家の裏手から笑い声が聞こえてきた。私は地下室の反対側へと歩き、裏庭に面した小さな窓へと向かった。外は暗かったが、プールパーティーが下火になるにつれ、大きな焚き火の周りに人々が集まっているのが見えた。
私は窓辺に立ち、ブレイクとコールが火に薪をくべる様子を眺めた。何人かの子供たちが残っていて、彼らは長い棒の先にマシュマロを刺して焼いている。焚き火のそばで寄り添うカップルたちを目にして、いつか私にもあんな幸せが訪れる日が来るのだろうかと想いを馳せた。父さんと一緒にマシュマロを焼いたことを思い出す。父さんが生きていた頃、すべては今とはまるで違っていた。
さらに数分間、窓の外を見つめていたが、もう限界だった。私は食べ物を探すため、洗濯室にある小さな窓からこっそり抜け出すことにした。乾燥機の上に立ち、静かに窓を横にスライドさせて開ける。普通の人なら絶対に通れない狭さだが、私は小柄で、満足に食べていないせいで痩せ細っていたから平気だった。
まず頭を外に出し、素早く這い出した。肋骨が焼けるように痛む。窓のそばにある茂みの陰に身を潜め、誰も来ないことを確かめた。周囲が安全だと確信すると、パックハウスに最も近い家族用の家やキャビンの方へと走った。少し動いただけで、気が遠くなるような感覚に襲われる。私は物陰に留まり、様子をうかがった。
木の陰に立っていると、近くの家の勝手口が開く音がした。私は低くしゃがみ込み、息を潜めた。ゴミ袋を持った少年が出てきて、私から数フィート離れたゴミ箱にそれを捨てた。
頼む、女神様。彼に私を見つけさせないで。私は凍りついたように立ち尽くし、息をするのも怖かった。十一歳くらいの優しそうな子に見えた。頼めば食べ物を恵んでくれるかもしれない、と一瞬頭をよぎった。いや、だめだ。頼んだことがアルファに知れたら、どんな目に遭うか分からない。そんな危険は冒せなかった。

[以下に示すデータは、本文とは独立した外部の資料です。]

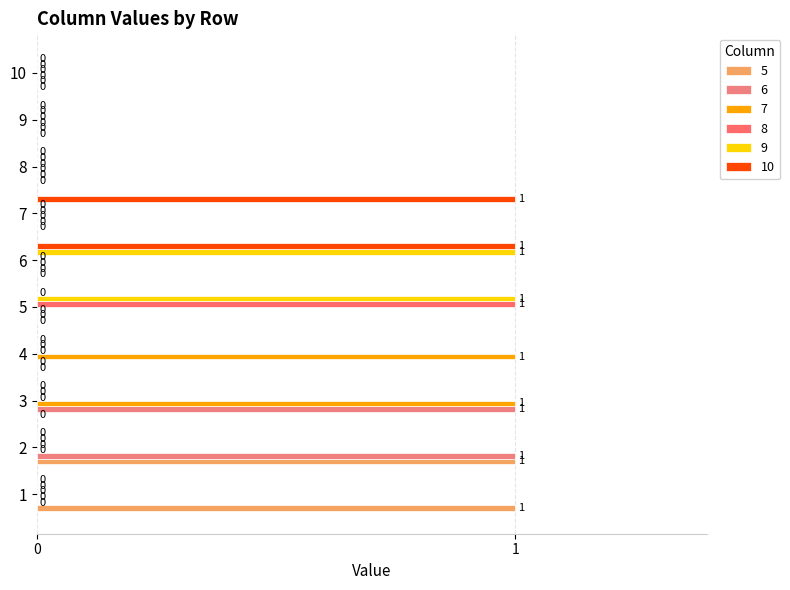

The value of 10 at 10 is 0. True or false?

True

彼が家の中に戻ると、私は数分待ってからゴミ箱へと走った。蓋を開け、袋を破る。一番上にあった空の牛乳パックとベーカリーの空き箱を取り除くと、夕食の残飯が見えた。私は皿からかき集められたスパゲッティとミートボール、そしてサラダの残骸に手を突っ込んだ。
ゴミを漁って食べている自分が、まるで浅ましい野良犬のように思えた。けれど、胃を突き刺すような空腹の激痛が私をそうさせたのだ。生きるためにゴミを漁るのはこれが初めてではない。でも、願わくばこれが最後であってほしい。あと二週間で十八歳になる。そうすれば私の狼(ウルフ)が目覚め、自分で獲物を狩れるようになるはずだ。
誰の手もついていないようなガーリックトーストの切れ端を見つけ、口に運んだ。噛みしめると、あまりの美味しさに思わず声が漏れそうになりながら貪り食った。少し腹が満たされてきた頃、誰かに見られているような視線を感じた。辺りを見回したが、誰もいない。私はゴミ箱の蓋を元に戻し、パックハウスへと走り去った。
再び洗濯室の窓に近い茂みの陰に隠れ、様子をうかがう。誰も来ないことを確認して、乾燥機の上にある窓から体をくねらせて中へと戻った。窓を閉めて鍵をかけ、乾燥機から飛び降りる。
洗面所へ行き、もう一度歯を磨いて顔を洗った。お腹が満たされたおかげで、ようやく気分が良くなってきた。地下室の反対側にある窓へと戻り、爪先立ちになって再び裏庭を覗いた。
焚き火は消えかけていて、ミランダが火のそばに立っていた。レンジャーがビール片手に彼女に近づき、キスをするのが見えた。彼の空いた手が彼女の尻を鷲掴みにすると、彼女はすぐに飛びついて長い脚を彼の腰に絡ませた。
彼女はレンジャーの豊かで美しい髪に指を這わせ始めた。私も彼の髪に指を通してみたい。
ああ、もう! 私はいったい何を考えているの? きっとアルファのフェロモンのせいだ。番(つがい)のいないメスなら、彼を求めないなんて余程の盲目じゃない限りありえない。
「ミランダのあばずれ!」私は心の中で叫んだ。彼女は彼の番ですらないのに。
その時だった。焚き火の炎が一瞬にして十フィートもの高さまで燃え上がり、またすぐに小さくなったのが見えた。髪が焦げたと叫び散らすミランダ。次の瞬間には、ブレイクとコールが庭のホースを掴み、ミランダと焚き火に向かって水を浴びせていた。